- **TASK ITEM**
After locating the line that contains "(.clk, .reset, .run, .length, .send, .data, .ready(rdy));", restate it and each later line word for word through the end of the records.

- **DATA PROVIDED**
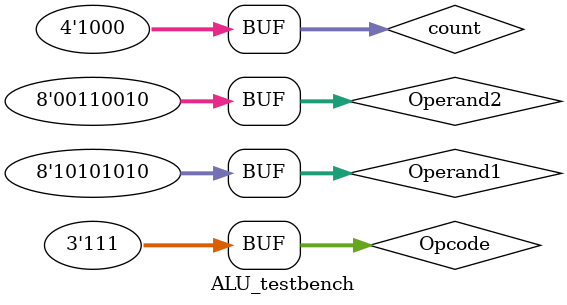
<source format=v>
/*
Author : THUSHARA K.A.R.
E no   : E/16/369

compilation and simulation ...

iverilog -o out.vvp ALU_testbench.v
vvp out.vvp
gtkwave wavedata.vcd

*/

`include "alu.v" // import the alu module
module ALU_testbench;

    // Inputs
    reg [2:0] Opcode;
    reg [7:0] Operand1;
    reg [7:0] Operand2;

    // Outputs
    wire [7:0] Result;

    // Temporary variable for count
    reg [3:0] count = 4'd0;

    // Instantiate the Unit called myALU
    alu myALU (
        .DATA1(Operand1), 
        .DATA2(Operand2), 
        .RESULT(Result),
        .SELECT(Opcode)
    );

    initial begin
        // print the variables in command line
        $monitor($time, "  input1: %b , input2, %b, sel: %b --> result: %b",
                Operand1, Operand2, Opcode, Result);
        // generate files needed to plot the waveform in gtkwave
        $dumpfile("wavedata.vcd");
        $dumpvars(0, ALU_testbench);
    end

    initial begin

        // Initialize Inputs
        Opcode   = 3'b0;
        Operand1 = 8'b0;
        Operand2 = 8'b0;

        // Wait 20 ns for global reset to finish
        #20;    

        // check with the following operands 
        Operand1 = 8'h55;
        Operand2 = 8'h22;  

        for (count = 0; count < 8; count = count + 4'b1) 
            begin // go throught each opcode
                Opcode = count;
                #20;
            end

        // Wait 20 ns 
        #20;

        // repeat with another inputs to operands
        Operand1 = 8'hAA;
        Operand2 = 8'h32;  

        for (count = 0; count < 8; count = count + 4'b1) 
            begin
                Opcode = count;
                #20;
            end
    end     

endmodule


</source>
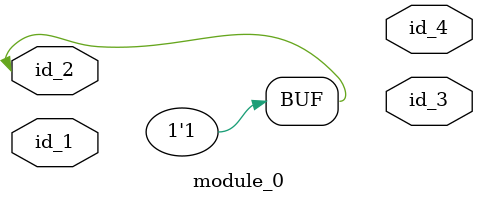
<source format=v>
module module_0 (
    id_1,
    id_2,
    id_3,
    id_4
);
  output id_4;
  output id_3;
  inout id_2;
  inout id_1;
  assign id_2 = 1;
endmodule

</source>
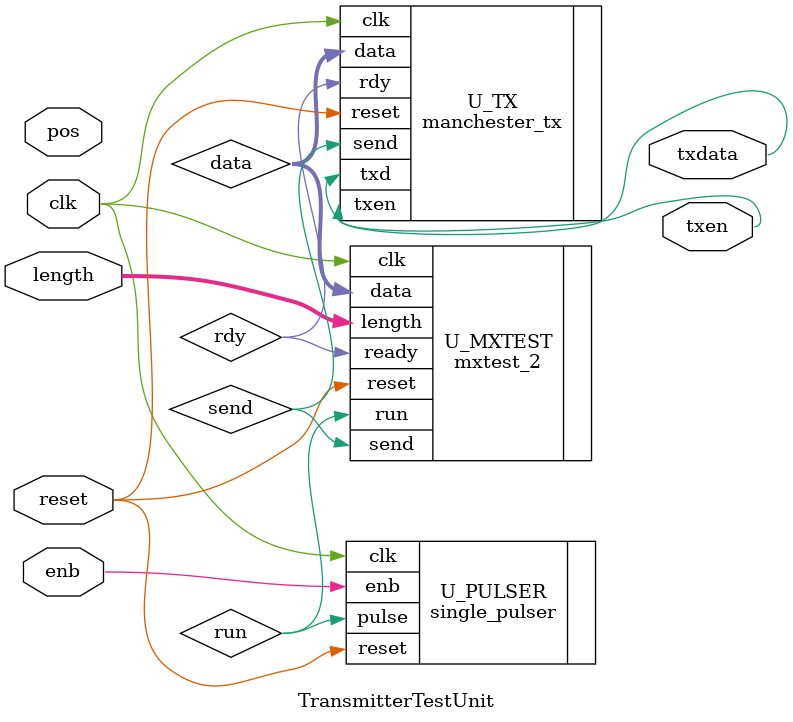
<source format=sv>
`timescale 1ns / 1ps

module TransmitterTestUnit(
			input logic clk,
			input logic reset,
			input logic enb,
			input logic [5:0] length,
			input logic [7:0] pos,
			output logic txen,
			output logic txdata
            );


    // Connection between mx_test and data
	logic [7:0] data;
	
	
	logic send; // internal send signal
	logic run; // run signal

	// Modules to connect
	
	// Single pulser to enable MX_test once
	single_pulser U_PULSER (.clk, .reset, .pulse(run), .enb);

	// mx_test, ROM to send bytes 
	mxtest_2 U_MXTEST (.clk, .reset, .run, .length, .send, .data, .ready(rdy));

	// transmitter 
	manchester_tx U_TX (.clk, .reset, .send, .txen, .data, .rdy, .txd(txdata));

                                            
endmodule

</source>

- **TASK ANSWER**
	mxtest_2 U_MXTEST (.clk, .reset, .run, .length, .send, .data, .ready(rdy));

	// transmitter 
	manchester_tx U_TX (.clk, .reset, .send, .txen, .data, .rdy, .txd(txdata));

                                            
endmodule

</source>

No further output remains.